Rabu, 27 November 2013

Dikotomi Signifiant (penanda) dan Signifie (petanda)

2. Dikotomi Signifiant (penanda) dan Signifie (petanda)

Lanque merupakan suatu sistem tanda yang bersifat abstrak sebagai dasar untuk mengungkapkan sesuatu yang kongkret. Tanda bahasa ini tersimpan dalam otak manusia sebagai asosiasi dari serapan akustis dan konseptual. Serapan citra akustis dalam pemikiran manusia itu dikenal sebagai signifie. Keduanya membentuk satu kesatuan yang tidak terpisahakan, hal inilah yang disebut tanda.

De Saussure berpendapat bahwa ciri dasar tanda bahasa adalah arbitaritas absolut (kesemenaan absolut), yang dipertentangkan dengan tanda bahasa yang memiliki motivasi. Arbitaritas ialah yang membentuk signifiant dan signifie secara sembarang, sehingga orang tidak bisa lagi menjelaskan kenapa sebuah mobil disebut ‘mobil’, bukannya ‘rumah’. Bertentangan dengan itu, pada proses simbolisasi di dalam alam pikiran, kita membentuk keterkaitan antara signifiant dan signifie. Seperti tanda merah pada lampu lalu lintas, artinya semua pemakai jalan harus berhenti. Pemakai jalan tidak bisa menggantinya dengan warna lain. Warna merahdan tindakan berhenti merupakan satu kesatuan antara penanda dan petanda.

Barthes kemudian meneliti beberapa istilah yang berhubungan dengan tanda, yaitu sinyal, ikon, indeks, simbol, dan alegori. Istilah-istilah ini dipahami sama oleh pemikir yang berbeda, seperti Hegel, Pierce, Jung dan Wallon. Dengan membaca secara vertikal, maka terdapat kontradiksi terminologis antar masing-masing pemikir. Barthes menilai bahwa terdapat permasalahan dalam merumuskan makna tanda itu sendiri yang dilakukan oleh para pemikir besar.

Sumber : Pengantar Metodologi Penelitian Budaya Rupa (halaman : 68 – 69)
Penanda dan Petanda, konsep ini melihat bahwa makna muncul ketika ada hubungan yang bersifat asosiasi ‘yang ditandai’ (signified) dan ‘yang menandai’ (signifier). Tanda adalah kesatuan dari suatu bentuk penanda (signifier) dengan sebuah ide atau petanda (signified).
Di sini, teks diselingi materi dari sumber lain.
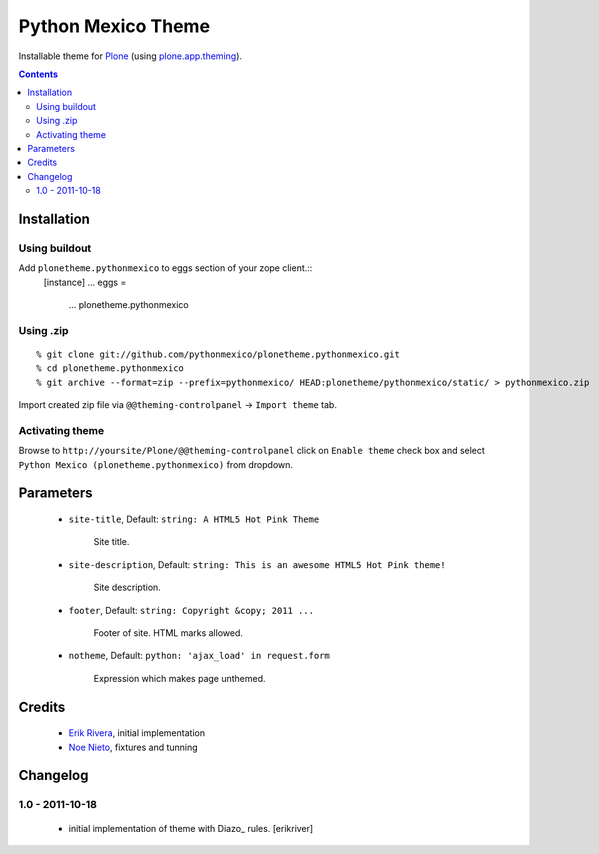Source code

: ====================
Python Mexico Theme
====================

Installable theme for `Plone`_ (using `plone.app.theming`_).

.. contents::


Installation
============

Using buildout
--------------

Add ``plonetheme.pythonmexico`` to eggs section of your zope client.::
    [instance]
    ...
    eggs =
        ...
        plonetheme.pythonmexico


Using .zip
----------

::

    % git clone git://github.com/pythonmexico/plonetheme.pythonmexico.git
    % cd plonetheme.pythonmexico
    % git archive --format=zip --prefix=pythonmexico/ HEAD:plonetheme/pythonmexico/static/ > pythonmexico.zip

Import created zip file via ``@@theming-controlpanel`` -> ``Import theme`` tab.


Activating theme
----------------

Browse to ``http://yoursite/Plone/@@theming-controlpanel`` click on ``Enable
theme`` check box and select ``Python Mexico (plonetheme.pythonmexico)`` from
dropdown.

Parameters
==========

    * ``site-title``, Default: ``string: A HTML5 Hot Pink Theme``

        Site title. 

    * ``site-description``, Default: ``string: This is an awesome HTML5 Hot Pink theme!``

        Site description.

    * ``footer``, Default: ``string: Copyright &copy; 2011 ...``

        Footer of site. HTML marks allowed.

    * ``notheme``, Default: ``python: 'ajax_load' in request.form``

        Expression which makes page unthemed.


Credits
=======

    * `Erik Rivera`_, initial implementation
    * `Noe Nieto`_, fixtures and tunning


Changelog
=========

1.0 - 2011-10-18
----------------

    * initial implementation of theme with Diazo_ rules.
      [erikriver]


.. _`Erik Rivera`: http://rivera.pro
.. _`Noe Nieto`: http://noenieto.com

.. _`Plone`: http://plone.org
.. _`plone.app.theming`: http://pypi.python.org/pypi/plone.app.theming
.. _`Diazo': http://diazo.org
Dengan kata lain, penanda adalah “bunyi yang bermakna” atau “coretan yang bermakna”. Jadi, penanda adalah aspek material dari bahasa yaitu apa yang dikatakan atau didengar dan apa yang ditulis atau dibaca. Petanda adalah gambaran mental, pikiran, atau konsep.
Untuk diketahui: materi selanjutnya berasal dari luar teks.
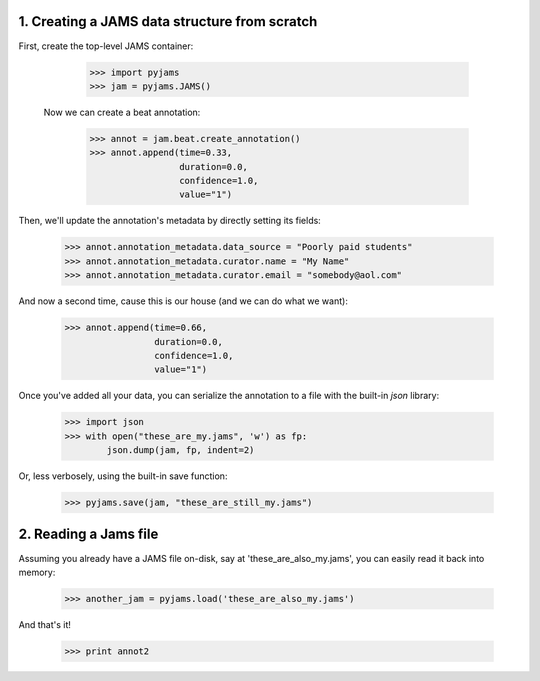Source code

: 1. Creating a JAMS data structure from scratch
----------------------------------------------
First, create the top-level JAMS container:

  >>> import pyjams
  >>> jam = pyjams.JAMS()

 Now we can create a beat annotation:

  >>> annot = jam.beat.create_annotation()
  >>> annot.append(time=0.33,
                   duration=0.0,
                   confidence=1.0,
                   value="1")


Then, we'll update the annotation's metadata by directly setting its fields:

  >>> annot.annotation_metadata.data_source = "Poorly paid students"
  >>> annot.annotation_metadata.curator.name = "My Name"
  >>> annot.annotation_metadata.curator.email = "somebody@aol.com"


And now a second time, cause this is our house (and we can do what we want):

  >>> annot.append(time=0.66,
                   duration=0.0,
                   confidence=1.0,
                   value="1")


Once you've added all your data, you can serialize the annotation to a file
with the built-in `json` library:

  >>> import json
  >>> with open("these_are_my.jams", 'w') as fp:
          json.dump(jam, fp, indent=2)

Or, less verbosely, using the built-in save function:

  >>> pyjams.save(jam, "these_are_still_my.jams")


2. Reading a Jams file
----------------------
Assuming you already have a JAMS file on-disk, say at 'these_are_also_my.jams',
you can easily read it back into memory:

  >>> another_jam = pyjams.load('these_are_also_my.jams')


And that's it!

  >>> print annot2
Suatu penanda tanpa petanda tidak berarti apa-apa dan karena itu tidak merupakan tanda. Sebaliknya, suatu petanda tidak mungkin disampaikan atau ditangkap lepas dari penanda; petanda atau yang dtandakan itu termasuk tanda sendiri dan dengan demikian merupakan suatu faktor linguistik. “Penanda dan petanda merupakan kesatuan seperti dua sisi dari sehelai kertas,” kata Saussure.
Louis Hjelmslev, seorang penganut Saussurean berpandangan bahwa sebuah tanda tidak hanya mengandung hubungan internal antara aspek material (penanda) dan konsep mental (petanda), namun juga mengandung hubungan antara dirinya dan sebuah sistem yang lebih luas di luar dirinya. Bagi Hjelmslev, sebuah tanda lebih merupakan self-reflective dalam artian bahwa sebuah penanda dan sebuah petanda masing-masing harus secara berturut-turut menjadi kemampuan dari ekspresi dan persepsi.
Sama halnya dengan Hjelmslev, Roland Barthes pun merupakan pengikut Saussurean yang berpandangan bahwa sebuah sistem tanda yang mencerminkan asumsi-asumsi dari suatu masyarakat tertentu dalam waktu tertentu. Menurut Barthes, pada dasarnya semiologi hendak mempelajari bagaimana kemanusiaan (humanity) memaknai hal-hal (things). Memaknai (to sinify) dalam hal ini tidak dapat dicampuradukkan dengan mengkomunikasikan (to communicate). Memaknai berarti bahwa objek-objek tidak hanya membawa informasi dari objek-objek yang hendak dikomunikasikan, tetapi juga menyusun sistem terstruktur dari tanda. Salah satu wilayah penting yang dirambah Barthes dalam studinya tentang tanda adalah peran pembaca (the reader).